> _Exercise objective_
Locate each line in the rows below that contains the string "with", and copy those lines out in full.

[Records from a data collection]
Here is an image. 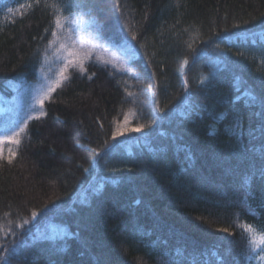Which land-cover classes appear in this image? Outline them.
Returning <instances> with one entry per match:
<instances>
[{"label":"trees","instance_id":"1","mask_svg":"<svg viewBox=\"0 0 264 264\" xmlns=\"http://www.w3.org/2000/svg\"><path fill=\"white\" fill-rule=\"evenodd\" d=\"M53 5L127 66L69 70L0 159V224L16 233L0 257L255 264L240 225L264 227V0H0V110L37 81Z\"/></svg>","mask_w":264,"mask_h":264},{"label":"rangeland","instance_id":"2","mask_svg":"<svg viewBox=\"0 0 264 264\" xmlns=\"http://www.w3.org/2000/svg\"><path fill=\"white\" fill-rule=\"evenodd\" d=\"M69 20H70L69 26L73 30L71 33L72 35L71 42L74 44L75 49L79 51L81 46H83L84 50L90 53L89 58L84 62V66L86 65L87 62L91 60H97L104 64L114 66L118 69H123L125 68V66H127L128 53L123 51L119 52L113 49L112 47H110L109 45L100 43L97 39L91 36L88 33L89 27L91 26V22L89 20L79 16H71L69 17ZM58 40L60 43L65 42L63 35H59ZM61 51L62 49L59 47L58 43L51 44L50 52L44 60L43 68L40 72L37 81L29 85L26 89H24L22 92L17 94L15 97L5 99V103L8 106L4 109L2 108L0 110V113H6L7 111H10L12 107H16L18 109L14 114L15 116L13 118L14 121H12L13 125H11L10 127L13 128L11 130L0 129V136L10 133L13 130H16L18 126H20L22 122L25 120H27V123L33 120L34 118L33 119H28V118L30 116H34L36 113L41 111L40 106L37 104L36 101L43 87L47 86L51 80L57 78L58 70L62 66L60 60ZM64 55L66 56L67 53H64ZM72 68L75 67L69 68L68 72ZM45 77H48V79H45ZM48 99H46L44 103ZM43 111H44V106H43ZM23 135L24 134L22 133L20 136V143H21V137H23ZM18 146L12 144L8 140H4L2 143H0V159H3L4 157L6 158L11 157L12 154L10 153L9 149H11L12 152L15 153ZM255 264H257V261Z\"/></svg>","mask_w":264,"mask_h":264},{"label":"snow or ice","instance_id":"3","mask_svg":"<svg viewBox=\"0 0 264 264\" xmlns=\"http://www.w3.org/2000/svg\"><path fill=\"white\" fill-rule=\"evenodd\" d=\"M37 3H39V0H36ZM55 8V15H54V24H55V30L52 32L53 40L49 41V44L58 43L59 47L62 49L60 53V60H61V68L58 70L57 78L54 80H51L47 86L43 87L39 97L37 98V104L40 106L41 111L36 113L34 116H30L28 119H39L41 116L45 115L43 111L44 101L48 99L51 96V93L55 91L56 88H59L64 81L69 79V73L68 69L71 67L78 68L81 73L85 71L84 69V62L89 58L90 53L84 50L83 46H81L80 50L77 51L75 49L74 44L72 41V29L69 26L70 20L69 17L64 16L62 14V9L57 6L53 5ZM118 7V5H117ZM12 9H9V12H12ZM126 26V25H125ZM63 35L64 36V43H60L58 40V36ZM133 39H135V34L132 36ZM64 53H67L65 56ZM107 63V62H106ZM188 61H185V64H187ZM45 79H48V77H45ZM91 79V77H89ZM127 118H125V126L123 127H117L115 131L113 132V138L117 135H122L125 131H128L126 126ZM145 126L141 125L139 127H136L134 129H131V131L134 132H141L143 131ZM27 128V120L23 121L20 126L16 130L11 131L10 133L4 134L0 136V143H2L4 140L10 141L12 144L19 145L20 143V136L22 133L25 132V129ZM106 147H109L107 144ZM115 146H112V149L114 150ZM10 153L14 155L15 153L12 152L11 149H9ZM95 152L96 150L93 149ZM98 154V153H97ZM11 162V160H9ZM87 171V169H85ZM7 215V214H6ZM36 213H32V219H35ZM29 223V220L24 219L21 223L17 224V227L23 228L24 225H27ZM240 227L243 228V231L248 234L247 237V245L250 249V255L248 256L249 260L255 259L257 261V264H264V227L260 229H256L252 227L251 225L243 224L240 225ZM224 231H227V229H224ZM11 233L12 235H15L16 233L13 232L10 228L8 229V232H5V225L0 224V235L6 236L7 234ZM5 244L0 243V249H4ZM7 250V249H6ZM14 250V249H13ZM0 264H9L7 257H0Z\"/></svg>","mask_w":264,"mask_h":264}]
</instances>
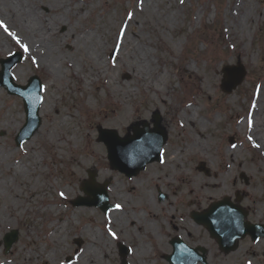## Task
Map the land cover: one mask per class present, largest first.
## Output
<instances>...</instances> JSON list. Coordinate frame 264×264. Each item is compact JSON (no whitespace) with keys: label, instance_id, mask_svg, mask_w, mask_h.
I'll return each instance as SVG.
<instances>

> _Correct response_
Returning <instances> with one entry per match:
<instances>...</instances> JSON list. Coordinate frame 264×264. Each item is compact JSON (no whitespace) with keys: label, instance_id, mask_svg, mask_w, mask_h.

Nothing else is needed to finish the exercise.